**Problem description**
Copy out the material below word for word, leaving out the pictures.
-- start Input material --
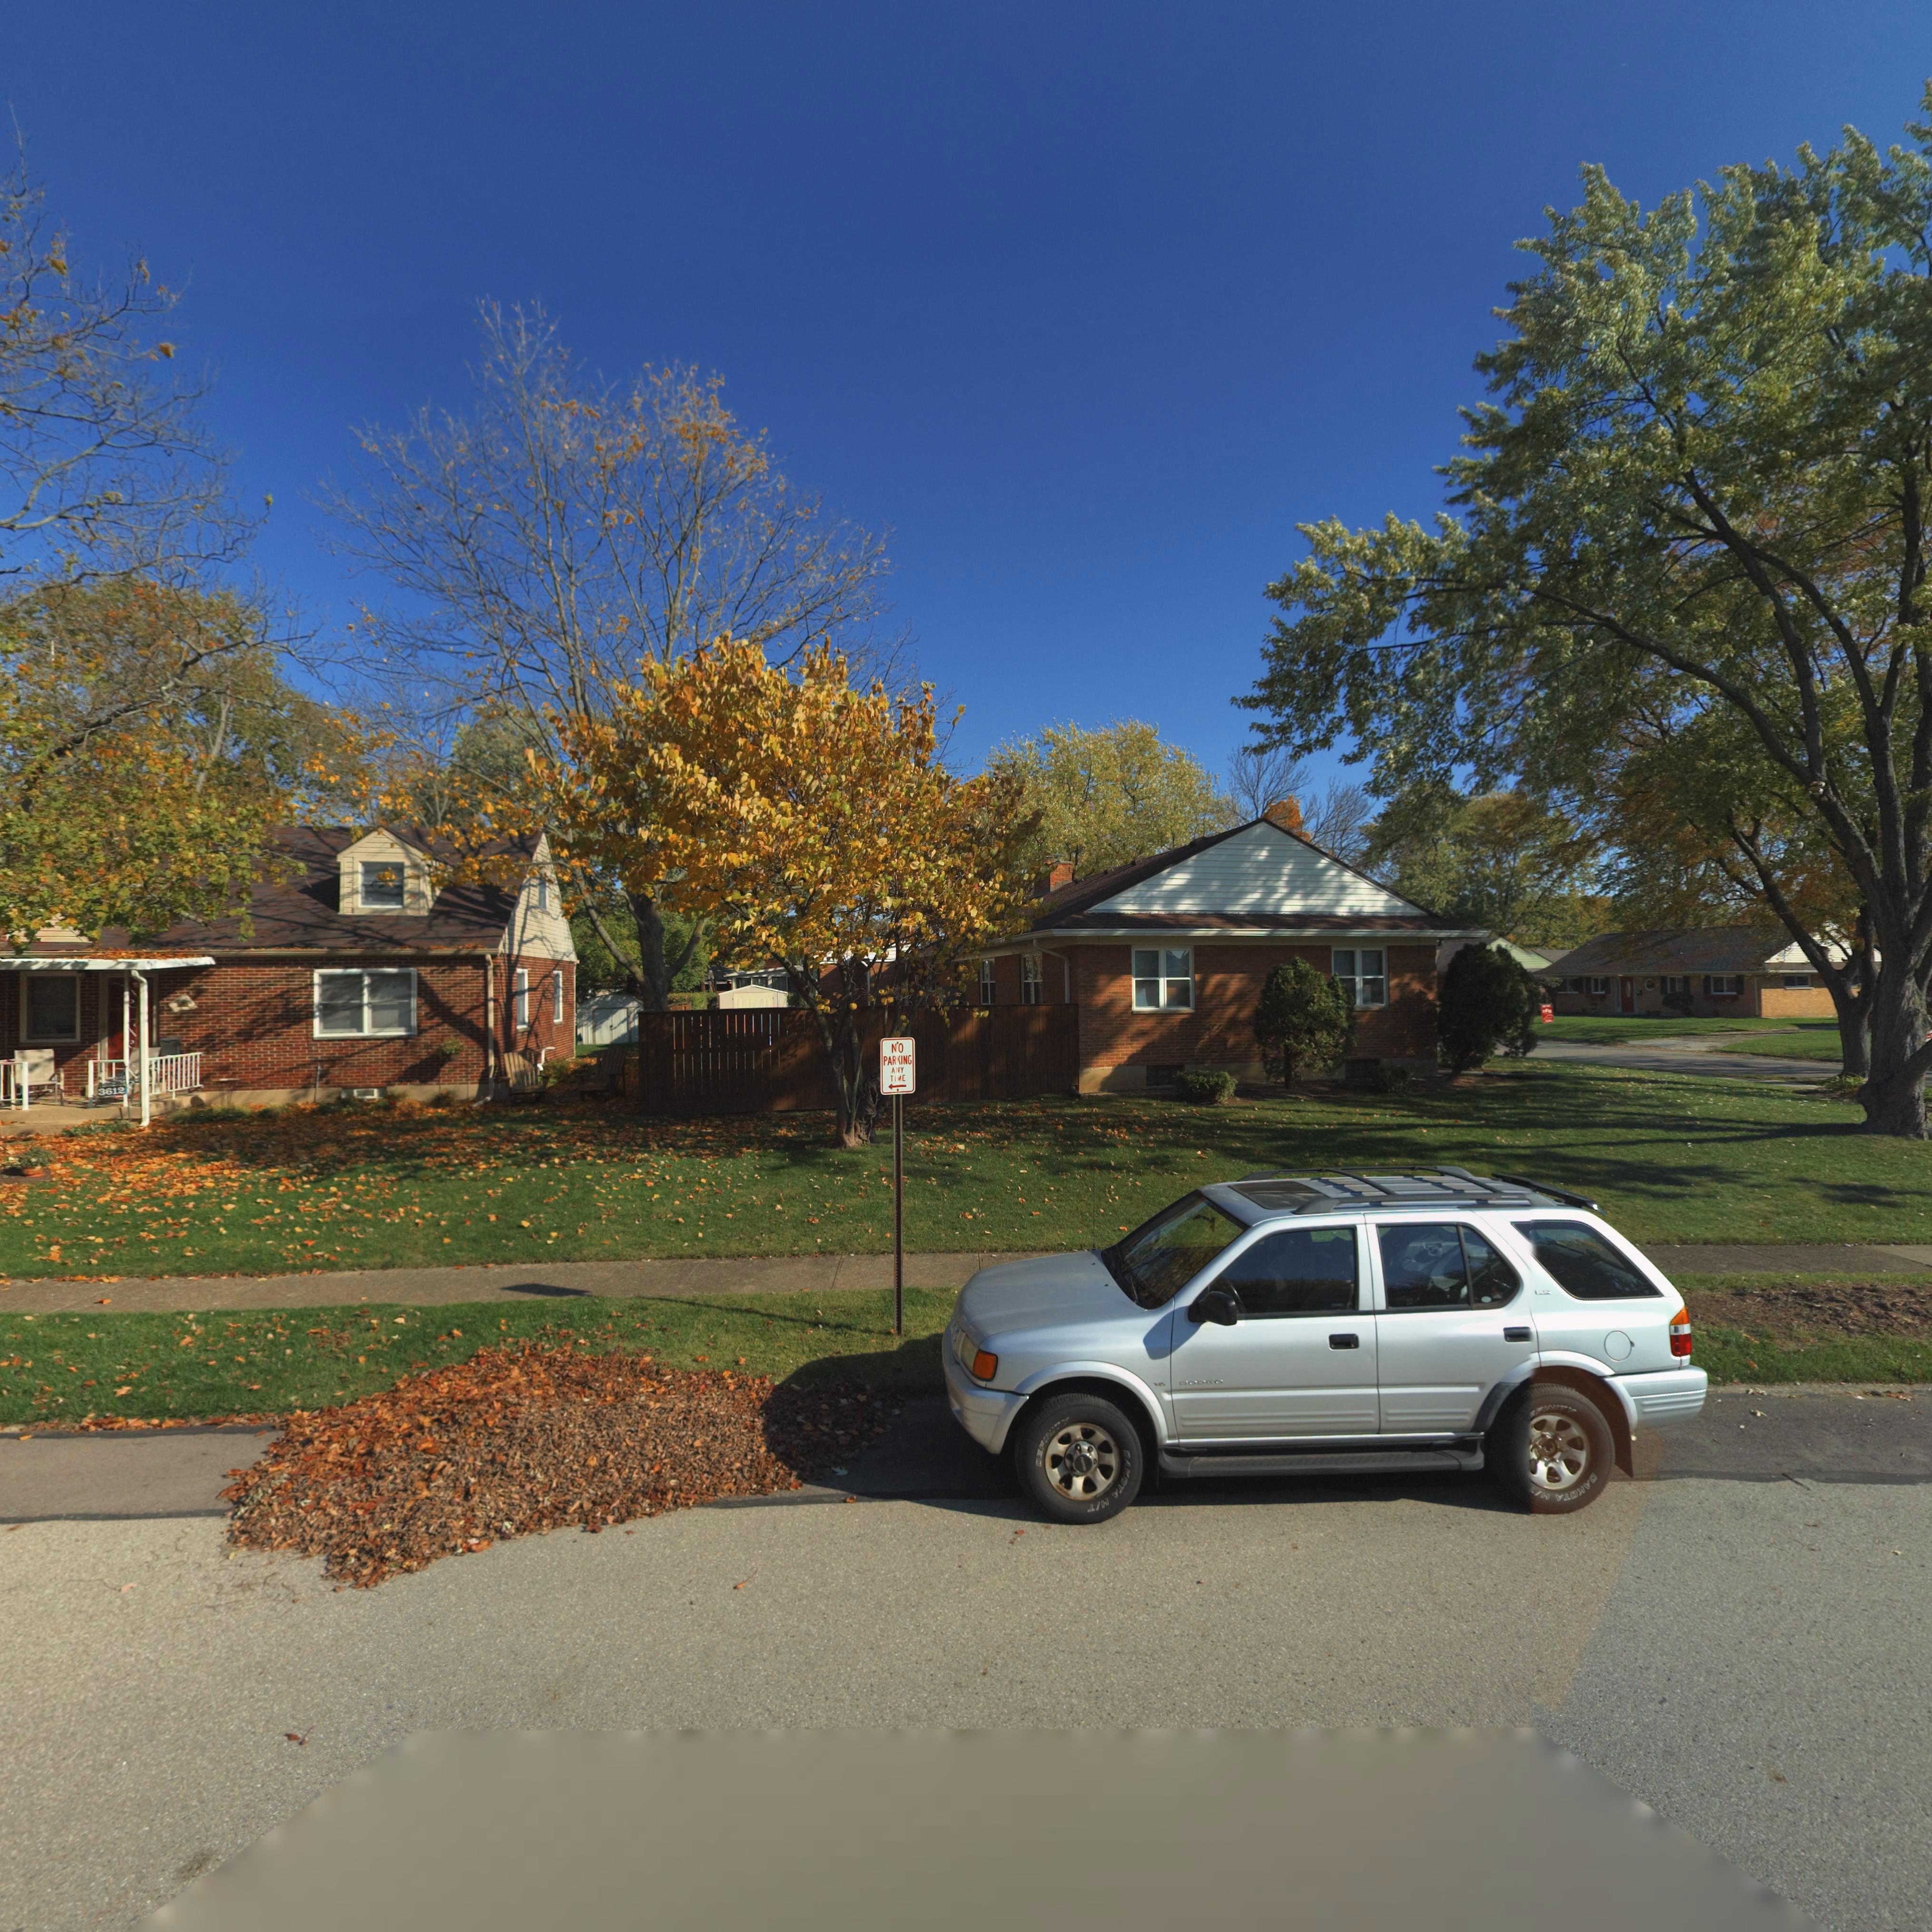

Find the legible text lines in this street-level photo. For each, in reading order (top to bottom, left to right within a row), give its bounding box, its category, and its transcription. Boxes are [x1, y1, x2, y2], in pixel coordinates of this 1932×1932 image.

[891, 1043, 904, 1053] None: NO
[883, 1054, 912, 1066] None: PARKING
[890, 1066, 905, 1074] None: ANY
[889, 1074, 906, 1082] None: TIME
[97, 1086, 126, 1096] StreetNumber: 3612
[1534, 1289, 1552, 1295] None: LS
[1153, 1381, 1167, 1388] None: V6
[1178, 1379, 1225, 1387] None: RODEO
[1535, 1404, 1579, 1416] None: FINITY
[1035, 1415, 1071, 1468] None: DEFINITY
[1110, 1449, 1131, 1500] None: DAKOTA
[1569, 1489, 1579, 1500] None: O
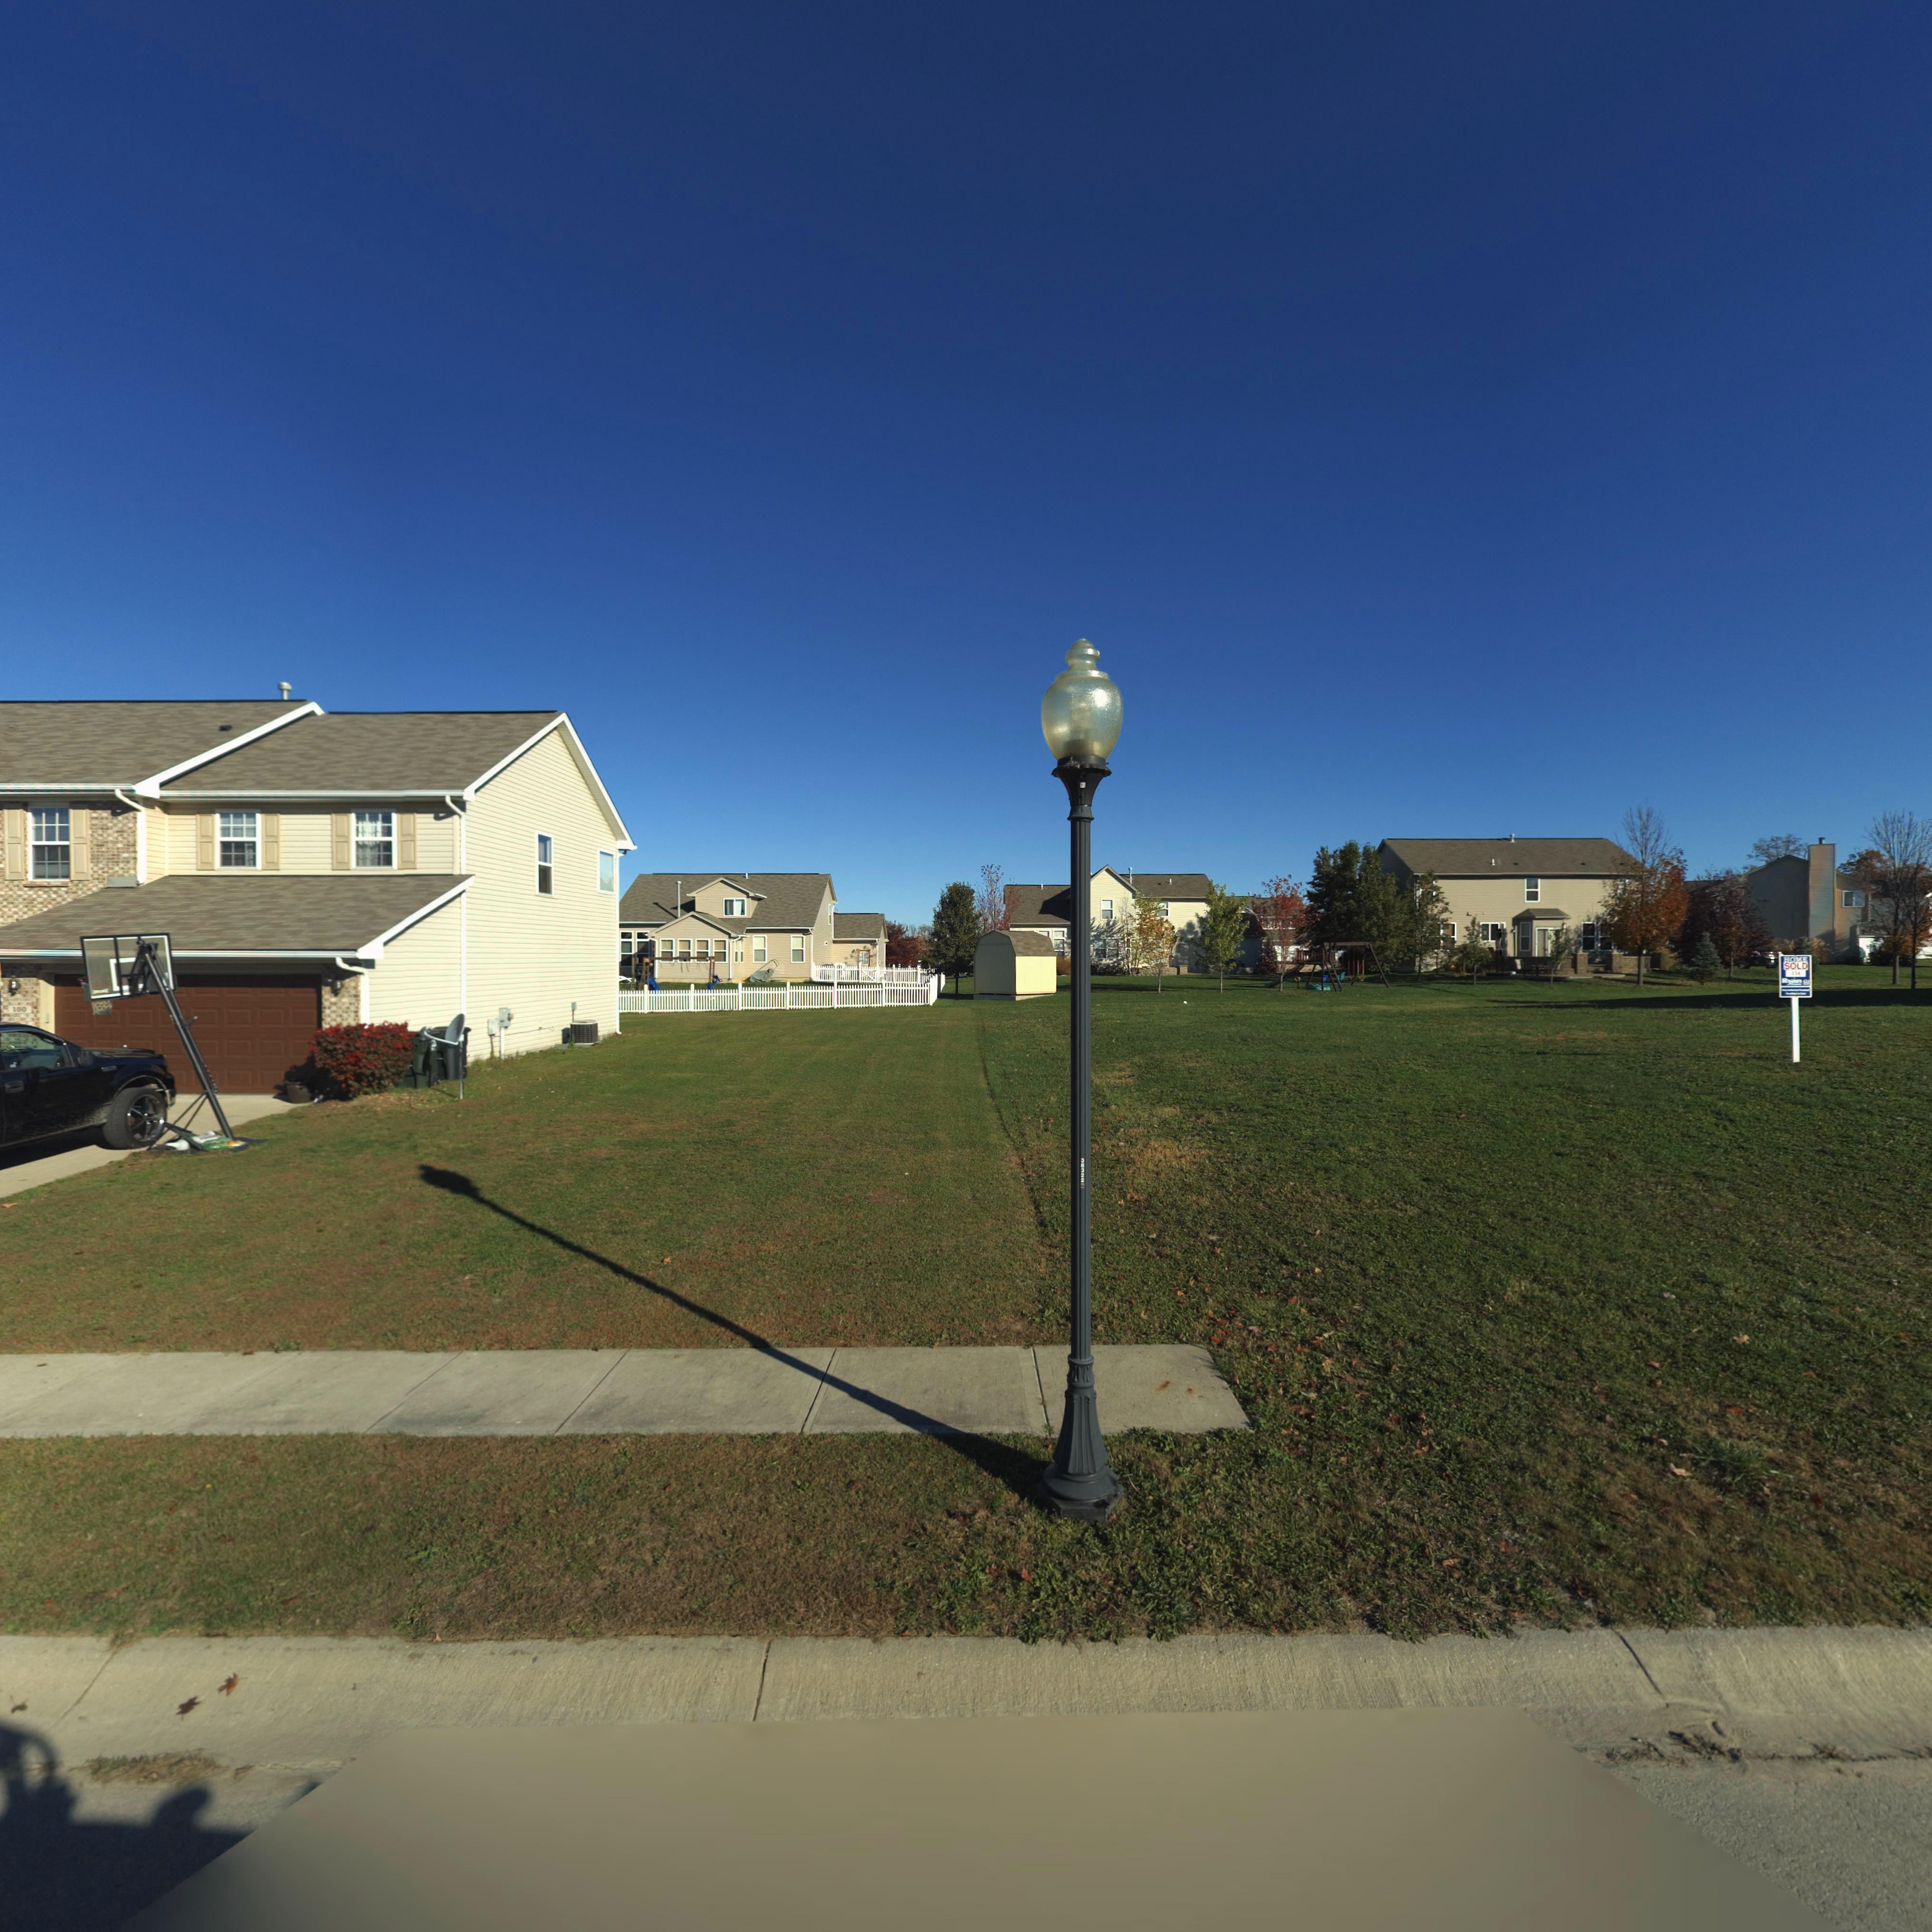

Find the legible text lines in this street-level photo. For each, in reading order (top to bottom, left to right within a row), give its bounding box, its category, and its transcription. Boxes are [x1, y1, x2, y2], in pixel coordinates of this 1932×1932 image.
-- end Input material --
**Answer to this problem**
Find the legible text lines in this street-level photo. For each, in reading order (top to bottom, left to right within a row), give its bounding box, its category, and its transcription. Boxes are [x1, y1, x2, y2], in pixel coordinates of this 1932×1932 image.

[891, 1043, 904, 1053] None: NO
[883, 1054, 912, 1066] None: PARKING
[890, 1066, 905, 1074] None: ANY
[889, 1074, 906, 1082] None: TIME
[97, 1086, 126, 1096] StreetNumber: 3612
[1534, 1289, 1552, 1295] None: LS
[1153, 1381, 1167, 1388] None: V6
[1178, 1379, 1225, 1387] None: RODEO
[1535, 1404, 1579, 1416] None: FINITY
[1035, 1415, 1071, 1468] None: DEFINITY
[1110, 1449, 1131, 1500] None: DAKOTA
[1569, 1489, 1579, 1500] None: O

Find the legible text lines in this street-level photo. For each, in reading order (top to bottom, left to right within a row), give its bounding box, its category, and its transcription. Boxes are [x1, y1, x2, y2], in pixel coordinates of this 1932×1932 image.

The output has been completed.